Inspired by this experience, Carballo-Ricardo came back to Los Angeles to hold a free conference in 1996 to discuss common health conditions and nutritional kinds of preventative strategies. Held at the local Holiday Inn in Commerce, Los Angeles, the conference was quickly filled over capacity, as Carballo-Ricardo recalls more than 3,000 people attending.
Carballo-Ricardo proudly says, “We then realized Los Angeles’ market potential, and we moved to the West Coast shortly after. Since then, I’ve been on air as a radio talk host on KWKW 1330 Radio AM and KTNQ 1020 AM with my program, ‘Nutricion al Dia,’ while also expanding my L.A. Farmacia Natural business out here.” Demand for her educational health programs and advice remains strong within the Hispanic community, as most are without proper healthcare and are non-native English speakers.
“I was lucky to have found my calling,” says Carballo-Ricardo. “Helping people in my community has always been a priority. Once you identify your passion, I believe that the money simply follows.”
According to customer loyalty statistics, 77 percent of people are considered brand loyal, and of this number, 37 percent are repeat customers. Consumers want to be loyal to brands, but establishing rapport with your audience is only step one; maintaining their interest and trust are much more challenging endeavors for most businesses.

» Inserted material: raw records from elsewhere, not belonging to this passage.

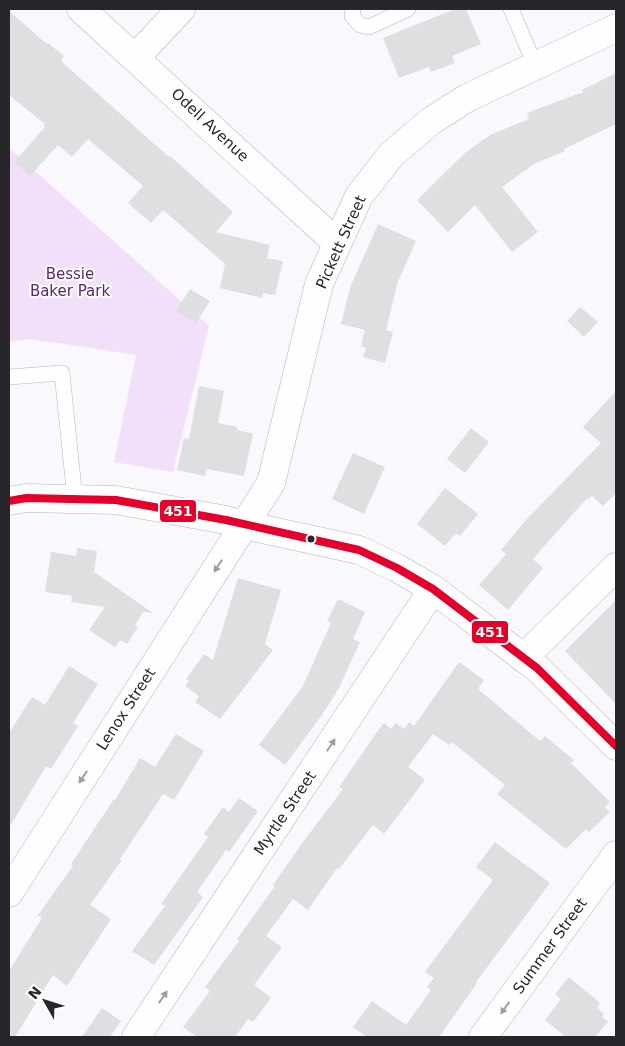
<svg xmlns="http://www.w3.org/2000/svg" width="625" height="1046" font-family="'DejaVu Sans',sans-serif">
  <rect width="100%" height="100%" fill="#faf8fc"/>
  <!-- green -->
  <path fill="#f2e0fa" d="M9 148 209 326 173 472 114 462 136 355 30 339 9 342Z"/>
  <!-- building -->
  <g fill="#dedfe0">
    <path d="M455 9H466L481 44 452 56 455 63 431 72 429 67 399 78 383 38Z"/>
    <path d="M9 11 47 44 48 43 64 56 61 61 169 157 170 156 233 212 216 232 270 245 267 258 283 261 275 295 263 293 262 298 220 288 225 264 163 210 151 223 128 203 143 186 88 139 72 157 58 145 30 176 14 162 45 127 44 126 45 124 9 95Z"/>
    <path d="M616 73V124L564 149 565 151 534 164 502 187 538 232 512 252 475 205 448 232 417 200 466 152 490 135 529 119 527 113 583 92 582 90Z"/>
    <path d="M378 224 416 241 398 281 386 330 393 332 385 363 363 357 366 348 361 346 365 330 341 324 350 288Z"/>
    <path d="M190 289 210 301 196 323 176 311Z"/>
    <path d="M580 307 598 322 584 337 567 321Z"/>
    <path d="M199 386 224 391 218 423 237 427V430L253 434 244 476 207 469 205 476 177 470 184 438 189 439Z"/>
    <path d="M616 391V493L603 506 592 496 588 499 587 498 533 559 543 568 508 610 479 585 506 554 501 550 525 521 601 443 583 427Z"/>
    <path d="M471 428 489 442 465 473 447 459Z"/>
    <path d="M353 453 385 467 364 514 332 499Z"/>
    <path d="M445 488 478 514 460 536 456 533 445 546 417 524Z"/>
    <path d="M77 548 97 551 94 572 153 613 143 612 135 625 138 627 127 644 120 640 115 647 89 630 105 607 71 602 72 596 45 592 51 552 76 556Z"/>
    <path d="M238 578 281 590 265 644 273 650 220 719 195 702 199 696 185 686 189 681 186 679 204 654 213 660Z"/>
    <path d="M338 599 365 612 353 639 360 642 339 688 324 712 285 765 259 745 303 686 331 623 327 621Z"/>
    <path d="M616 600V704L565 651Z"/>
    <path d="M459 662 484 680 478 689 540 741 545 736 574 760 571 763 610 802 605 807 610 812 589 832 586 829 566 849 497 794 505 785 452 742 449 745 433 734 408 767 425 780 384 834 373 825 339 869 337 868 308 910 293 899 266 936 282 947 254 985 271 998 253 1022 248 1019 235 1037H197L183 1027 210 991 205 987 239 941 237 939 275 886 273 885 303 842 343 789 339 787 377 732 384 723 391 729 396 723 404 729 409 722 414 726Z"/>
    <path d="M69 666 98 684 73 723 78 726 51 769 46 766 9 828V733L32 697 45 705Z"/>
    <path d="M176 734 204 751 174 800 163 794 120 859 122 860 90 905 111 919 67 986 53 975 15 1037H9V971L42 918 38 915 73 866 71 864 114 799 115 800 140 758 155 767Z"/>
    <path d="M239 798 258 811 229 852 226 850 197 892 203 897 154 965 132 951 165 906 161 904 208 837 204 834 223 807 229 812Z"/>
    <path d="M495 842 550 883 476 982 477 983 439 1037H367L353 1027 372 1001 406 1025 431 990 427 987 434 978 425 972 493 880 476 867Z"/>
    <path d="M569 977 600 1003 597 1008 604 1014 602 1017 608 1022 595 1037H566L545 1020 561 999 555 994Z"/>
    <path d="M102 1008 121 1021 110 1037H82Z"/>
  </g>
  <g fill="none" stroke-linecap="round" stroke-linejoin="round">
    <defs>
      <g id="lane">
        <path d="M353 9 352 16 360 25 369 27 408 9"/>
        <path d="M511 9 535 65"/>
        <path d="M9 377 62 373 75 499"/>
      </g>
      <g id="street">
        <path d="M81 9 337 243"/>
        <path d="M136 57 181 9"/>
        <path d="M523 658 616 567"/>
        <path d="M9 893 271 483 319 284 359 196 392 154 431 121 467 98 616 28"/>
        <path d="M136 1037 433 589"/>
        <path d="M483 1037 616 855"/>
      </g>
      <path id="secondary" d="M9 501 26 498 116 500 226 520 244 525 359 550 397 568 433 589 537 668 616 746"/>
    </defs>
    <!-- lane casing -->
    <use href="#lane" stroke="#b5b3b7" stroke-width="16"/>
    <!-- street casing -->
    <use href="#street" stroke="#b5b3b7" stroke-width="29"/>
    <!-- secondary casing -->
    <use href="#secondary" stroke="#b5b3b7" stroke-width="29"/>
    <!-- lane -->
    <use href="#lane" stroke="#fefeff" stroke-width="15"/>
    <!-- street -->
    <use href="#street" stroke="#fefeff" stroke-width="28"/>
    <!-- secondary -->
    <use href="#secondary" stroke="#fefeff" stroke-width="28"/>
    <defs>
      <path id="bus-1" d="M9 501 26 498 116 500 226 520 359 550 397 568 433 589 537 668 616 746"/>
    </defs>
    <!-- bus-1 casing -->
    <use href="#bus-1" stroke="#fff" stroke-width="11"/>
    <!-- bus-1 -->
    <use href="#bus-1" stroke="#e4002b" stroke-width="8"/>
  </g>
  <!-- one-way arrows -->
  <defs><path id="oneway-solid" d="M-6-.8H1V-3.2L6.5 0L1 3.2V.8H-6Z" transform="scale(1.25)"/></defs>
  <g fill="#9e9d9f">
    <use href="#oneway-solid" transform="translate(218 566) rotate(123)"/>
    <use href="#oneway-solid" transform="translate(331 745) rotate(-56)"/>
    <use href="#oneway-solid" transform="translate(83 777) rotate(123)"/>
    <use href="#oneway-solid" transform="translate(163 997) rotate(-56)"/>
    <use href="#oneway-solid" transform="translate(505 1008) rotate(126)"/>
  </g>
  <!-- markers -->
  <circle fill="#28262a" stroke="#fff" stroke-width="2" cx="311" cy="539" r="4.5"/>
  <g text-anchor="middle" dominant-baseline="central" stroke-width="4" stroke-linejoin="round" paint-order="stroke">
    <!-- street labels -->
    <g font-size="15" fill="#28262a" stroke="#fff">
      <text transform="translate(210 125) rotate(43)">Odell Avenue</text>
      <text transform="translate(341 242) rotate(-66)">Pickett Street</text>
      <text transform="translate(126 709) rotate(-57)">Lenox Street</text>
      <text transform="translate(285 813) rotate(-56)">Myrtle Street</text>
      <text transform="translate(550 946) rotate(-54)">Summer Street</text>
    </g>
    <!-- park labels -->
    <g font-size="15" fill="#5b256e" stroke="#fff">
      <text x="70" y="274">Bessie<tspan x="70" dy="17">Baker Park</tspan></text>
    </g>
  </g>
  <g stroke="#fff" stroke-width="2">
    <rect x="159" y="499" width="38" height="24" rx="5" fill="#e4002b"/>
    <rect x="471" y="620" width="38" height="24" rx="5" fill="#e4002b"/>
  </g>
  <g font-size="14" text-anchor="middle" font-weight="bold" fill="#fff">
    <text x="178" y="516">451</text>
    <text x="490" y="637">451</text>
  </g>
  <!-- border -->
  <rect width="625" height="1046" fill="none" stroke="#28262a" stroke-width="20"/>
  <!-- north arrow -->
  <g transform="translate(45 1001) rotate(309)" stroke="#ffffff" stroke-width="4" paint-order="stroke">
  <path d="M0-4L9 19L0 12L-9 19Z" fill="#28262a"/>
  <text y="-8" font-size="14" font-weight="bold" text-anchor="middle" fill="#28262a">N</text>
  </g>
</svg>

L.A. Farmacia Natural thrives, however, on returning customers and loyal fans of Carballo-Ricardo.
“You have to make it personal,” Carballo-Ricardo advises. “One size doesn’t fit all, and everyone has unique situations that need to be addressed with genuine care.” Simple lip service will discourage people from coming back to seek advice. 86 percent of consumers say that loyalty is driven by likeability, and 83 percent believe that their loyalty is built on trust. “Successful people take that extra step to listen to their audience and to make their interaction with the product or service as best as possible,” she adds.
Retaining a loyal consumer base has been possible in part because of Carballo-Ricardo’s consistent presence within the Hispanic population, perceived trust and expertise through word of mouth, and active participation in the community. These factors have built Carballo-Ricardo’s brand throughout the years. When she recently opened a holistic health center called Happy & Relaxed that offers everything from reiki to meditation clinics, Carballo-Ricardo made it a point to make all services affordable and accessible to her customers. “My biggest goal with this wellness center is to guide people and have them realize that self-help and self-care are within their means,” says Carballo-Ricardo. “It’s an extension of my gratitude toward my community. I want people to take the best care of themselves to live a happy and healthy life.”